L’adjectivation négative des indigènes non « acculturés » a accompagné l’intervention coloniale dès son origine. Au XIXème siècle, et dans la première moitié du XXème, l’adjectif « fanatique » accompagnait régulièrement, dans la presse et dans les discours politiques, le terme « musulman ». De nos jours, on préfère « intégriste », « fondamentaliste », « terroriste », etc., et, à « musulman », a été substitué « islamique » ou « islamiste ». Décrire en termes de « laïcité » ou de « cléricalisme » les formations politiques ou les organisations terroristes, voilà qui dénote une incapacité de lire les phénomènes politiques propres au monde islamique, dans lequel l’histoire des rapports entre « religiosité » et « pouvoir », à travers les diverses époques historiques, n’est en rien l’histoire d’un rapport entre une « église » ou un « clergé » (qui d’ailleurs n’existe pas) et un « Etat », qui souvent n’existe pas et qui, lorsqu’il existe, n’est pas perçu comme représentatif des intérêts d’une « nation ». L’invocation de valeurs islamiques présumées et de comportements islamiques présumés de la part de certains mouvements politiques ne fait qu’exprimer le besoin qu’ont les masses du sous-prolétariat de défendre leur identité propre présumée, et peu importe si celle-ci est quelque chose d’entièrement neuf, qui n’a jamais existé auparavant !

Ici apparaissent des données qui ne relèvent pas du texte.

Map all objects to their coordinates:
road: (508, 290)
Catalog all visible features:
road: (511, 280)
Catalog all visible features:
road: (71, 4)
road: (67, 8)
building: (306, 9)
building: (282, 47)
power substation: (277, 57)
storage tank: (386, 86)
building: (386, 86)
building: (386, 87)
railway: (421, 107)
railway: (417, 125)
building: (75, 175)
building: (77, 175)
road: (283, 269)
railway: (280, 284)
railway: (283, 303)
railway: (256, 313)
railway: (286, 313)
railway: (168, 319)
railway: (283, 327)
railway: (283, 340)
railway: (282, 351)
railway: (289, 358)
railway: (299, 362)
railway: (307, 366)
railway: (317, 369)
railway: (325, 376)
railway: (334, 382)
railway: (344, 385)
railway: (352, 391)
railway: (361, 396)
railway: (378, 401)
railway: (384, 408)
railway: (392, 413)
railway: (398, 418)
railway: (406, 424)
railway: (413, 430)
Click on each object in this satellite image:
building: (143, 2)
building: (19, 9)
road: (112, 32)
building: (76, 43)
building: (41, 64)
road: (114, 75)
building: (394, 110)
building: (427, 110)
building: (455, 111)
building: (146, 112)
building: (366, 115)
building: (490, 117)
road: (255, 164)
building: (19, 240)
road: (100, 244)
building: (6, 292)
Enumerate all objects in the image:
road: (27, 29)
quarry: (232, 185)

L’échec des mouvements maximalistes et nationalistes – où j’aurais tendance à classer le Fatah – est évident. Les groupes issus de ces mouvements qui, dans certains cas, ont guidé la lutte contre le colonialisme, une fois arrivés au pouvoir, se sont transformés en instruments de l’impérialisme, ou si l’on préfère, en « lobbies » de banquiers, de dirigeants de multinationales, de l’industrie militaire américaine, du marché cinématographique et éditorial, des commandements militaires et des services secrets américains ou israéliens, etc….

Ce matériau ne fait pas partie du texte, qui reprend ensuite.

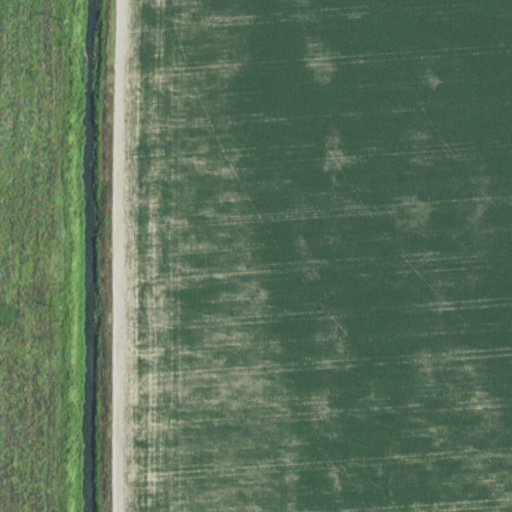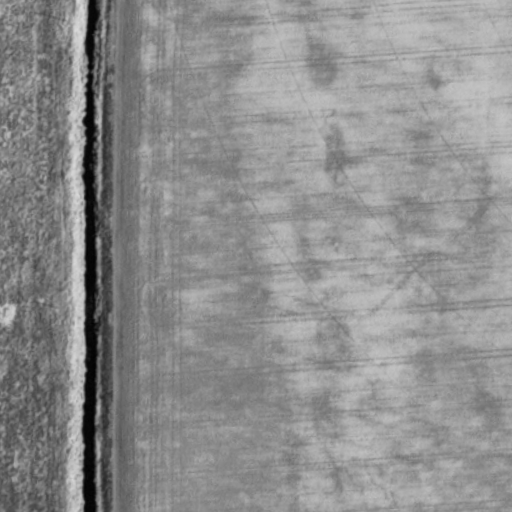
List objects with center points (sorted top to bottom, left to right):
road: (116, 255)
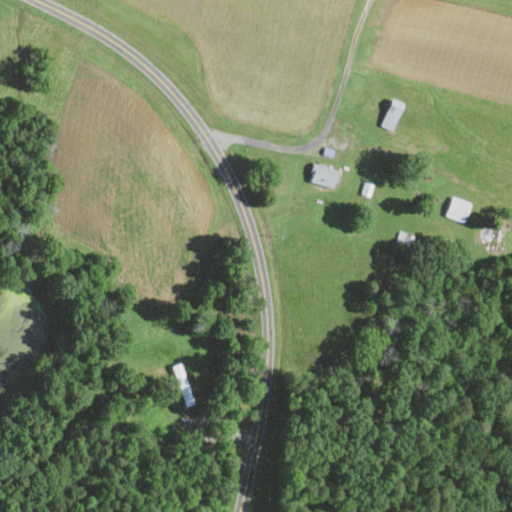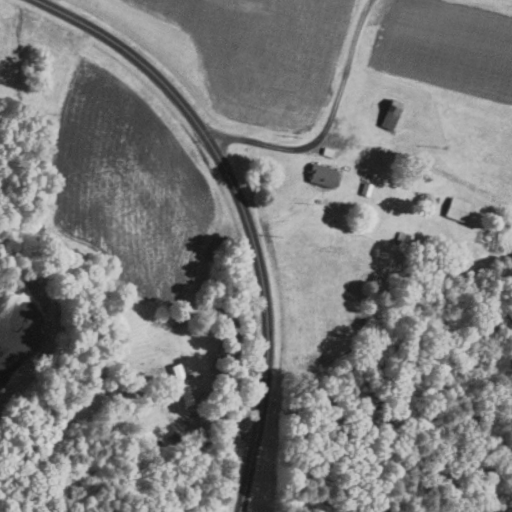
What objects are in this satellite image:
building: (389, 113)
road: (325, 123)
road: (401, 153)
building: (321, 174)
building: (455, 208)
road: (244, 212)
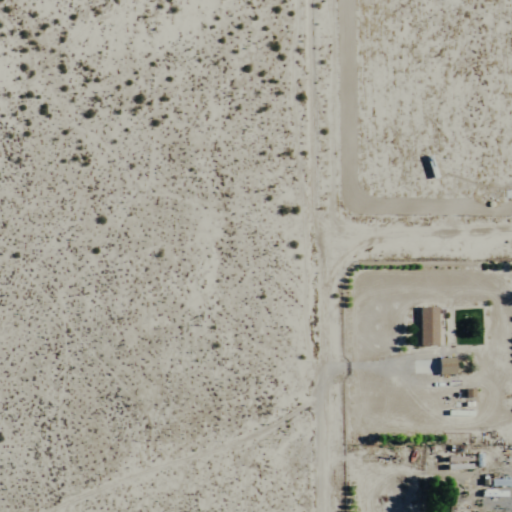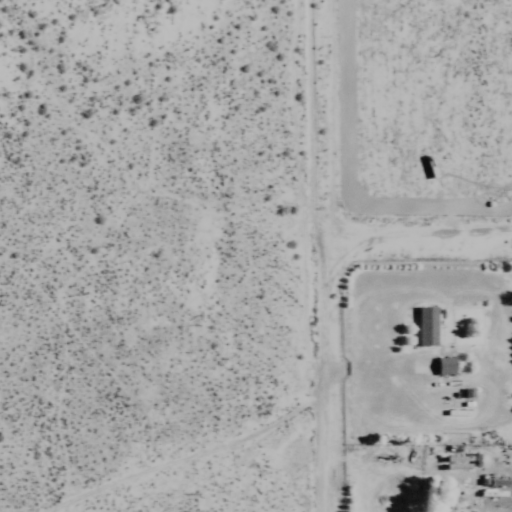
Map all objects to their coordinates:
road: (417, 235)
road: (322, 256)
building: (424, 326)
building: (442, 366)
road: (186, 455)
building: (456, 462)
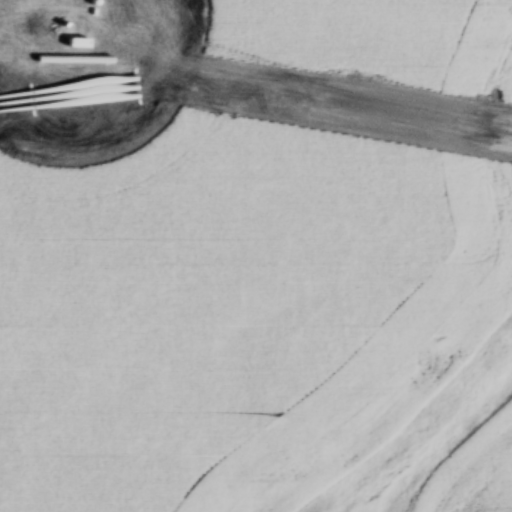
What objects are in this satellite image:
wind turbine: (68, 34)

Cette transformation a produit de nombreux enrichissements – de fait, tous les dirigeants de ces mafias sont devenus milliardaires – au prix de féroces répressions. Partout, la coterie des collaborationnistes se sert de la terreur et de la torture comme instruments de pouvoir, je dirais, presque de manière idéologique. La torture est non seulement pratiquée, enseigne, imposée, mais elle est même théorisée par certains universitaires israélo-américains. Dans certains cas, elle est admise légalement, comme dans la loi israélienne, qui stipule la légitimité du recours à des « pressions physiques » et, après les attentats de New York, y compris dans l’arsenal légal des Etats-Unis. On sait que la torture est largement employée pour terroriser les populations asservies, mais le fait de la légaliser n’en demeure pas moins extrêmement grave. On ne saurait concilier les expectatives populaires avec les choix politiques de bourreaux, fussent-ils « patriotes ».

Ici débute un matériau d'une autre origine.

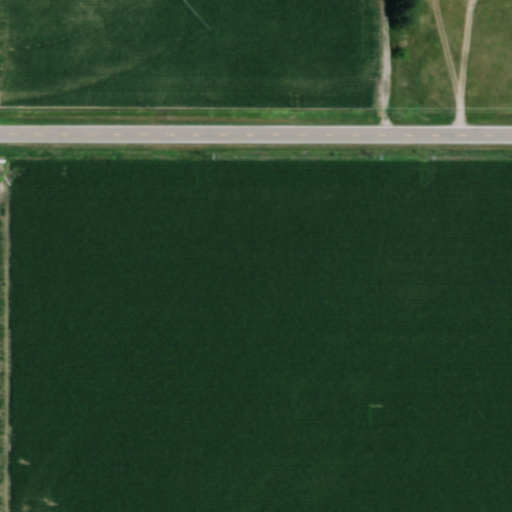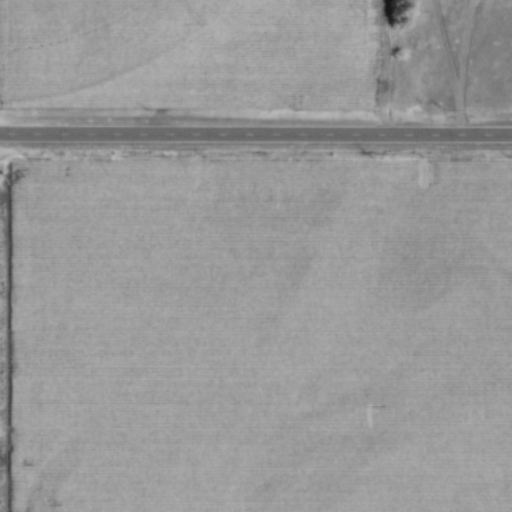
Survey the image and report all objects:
road: (443, 17)
road: (256, 134)
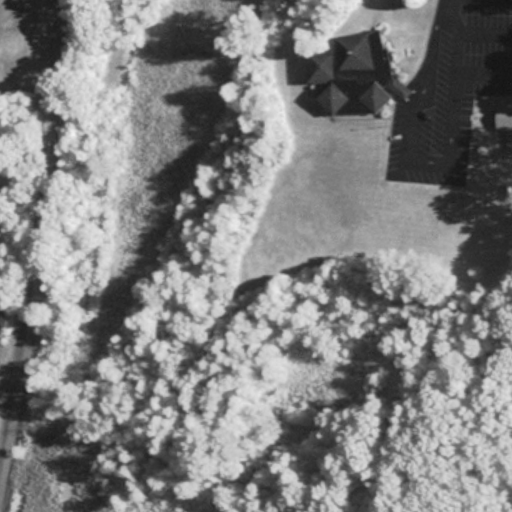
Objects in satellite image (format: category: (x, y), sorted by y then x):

Tout le monde comprend bien qu’à Gaza, les milices collaborationnistes du Fatah / ANP, entraînées en Egypte par des instructeurs américains et israéliens, ont reçu d’importantes quantités d’armes dans le but de provoquer une confrontation avec les milices du Hamas. L’affrontement militaire, dans l’optique israélienne, vise à créer un nouvel état de fait, des faits accomplis irréversibles : la séparation de Gaza, du point de vue politique, outre l’aspect géographique, d’avec le reste des territoires occupés. Il suffit de regarder la carte des implantations israéliennes et des zones militarisées fermées pour remarquer aisément de quelle manière Israël procède pour grignoter le territoire et enfermer progressivement la population palestinienne dans des zones fermées : Gaza au sud, une zone au nord de la Cisjordanie, autour de Naplouse, et une autre, dans le triangle Hébron-Bethléem-Jéricho. Ces deux dernières zones sont, à leur tour, fragmentées en une série de colonies israéliennes édifiées sur le sommet des collines et reliées entre elles de façon à constituer un système de contrôle militaire du territoire.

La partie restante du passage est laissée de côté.